São três os tipos de pessoas envolvidas no processo. Os "tallymen", observadores apontados pelos partidos e candidatos, e que são incumbidos da observação de todo o processo de contagem e de abertura das urnas de votos.
Há também os "counters", que como o nome indica estão encarregados da contagem dos votos e, por fim, os "supervisors", incumbidos de controlarem todo o processo.
Os candidatos são considerados eleitos no momento em que atingem uma determinada quota de votos: o mínimo de votos válidos que um candidato necessita para ser eleito. Esta quota é calculada de forma diferente em cada circunscrição, com base no número de eleitores participantes e no número de assentos parlamentares elegíveis em determinada circunscrição eleitoral.
Sempre que um candidato atinge a quota definida, todos os votos que receber posteriormente são considerados em excesso. E são posteriormente distribuídos pelos restantes candidatos mediante o rácio das segundas preferências dos eleitores em novas contagens. Depois da primeira contagem, só os votos que ultrapassam a quota são examinados e utilizados para decidir o rácio para a alocação dos votos adicionais.

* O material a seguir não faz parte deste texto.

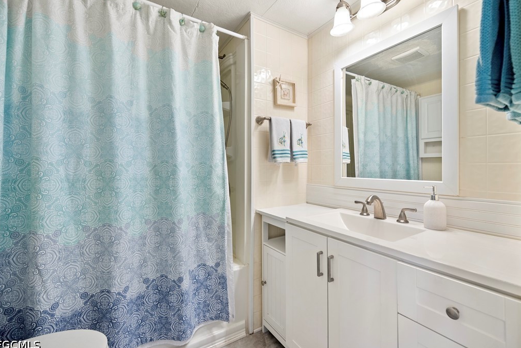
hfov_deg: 100.3
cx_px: 272
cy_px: 167
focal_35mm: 15
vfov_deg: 77.3
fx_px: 217
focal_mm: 14
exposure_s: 1/15
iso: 280
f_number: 4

Por fim, depois de um candidato ter sido eleito na segunda contagem, ou numa posterior, somente os votos que os coloquem acima da quota são contabilizados para depois serem distribuídos. Por outro lado, quando há dois ou mais candidatos a excederem simultaneamente a quota, o maior excesso é o primeiro a ser distribuído. O excesso tem de ser distribuído sempre que dele dependa a eleição de um candidato, a salvação de um candidato em risco de ser eliminado.

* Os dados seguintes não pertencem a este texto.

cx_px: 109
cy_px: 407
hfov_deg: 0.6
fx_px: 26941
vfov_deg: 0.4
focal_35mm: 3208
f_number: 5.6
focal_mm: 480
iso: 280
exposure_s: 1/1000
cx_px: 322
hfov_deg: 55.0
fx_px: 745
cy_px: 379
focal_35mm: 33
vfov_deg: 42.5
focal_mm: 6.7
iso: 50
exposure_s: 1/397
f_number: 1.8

Passos da contagem dos votos
1 - Os votos são abertos e contados
2 - A quota é calculada
3 - Os votos são ordenados de acordo com as preferências e são contados
4 - Qualquer candidato que atinja a quota depois da primeira contagem é considerado eleito
5 - Se o candidato tiver votos extra, estes votos são redistribuídos pelos restantes candidatos que surjam a seguir na ordem de preferências expressa nos boletins de voto.
6 - Se depois de feita a distribuição dos votos nenhum novo candidato tiver sido eleito, o candidato com menos votos é eliminado e os seus votos são distribuídos de acordo a segunda preferência (ou a próxima preferência dependendo da etapa do processo em causa)
7 - Este processo de eleição, distribuição do votos em excesso e eliminação de candidatos decorre até que todos os assentos parlamentares tiverem detentor.
8 - Por vezes, o último assento parlamentar disponível acaba por ser ocupado por um candidato que não tenha atingido a quota.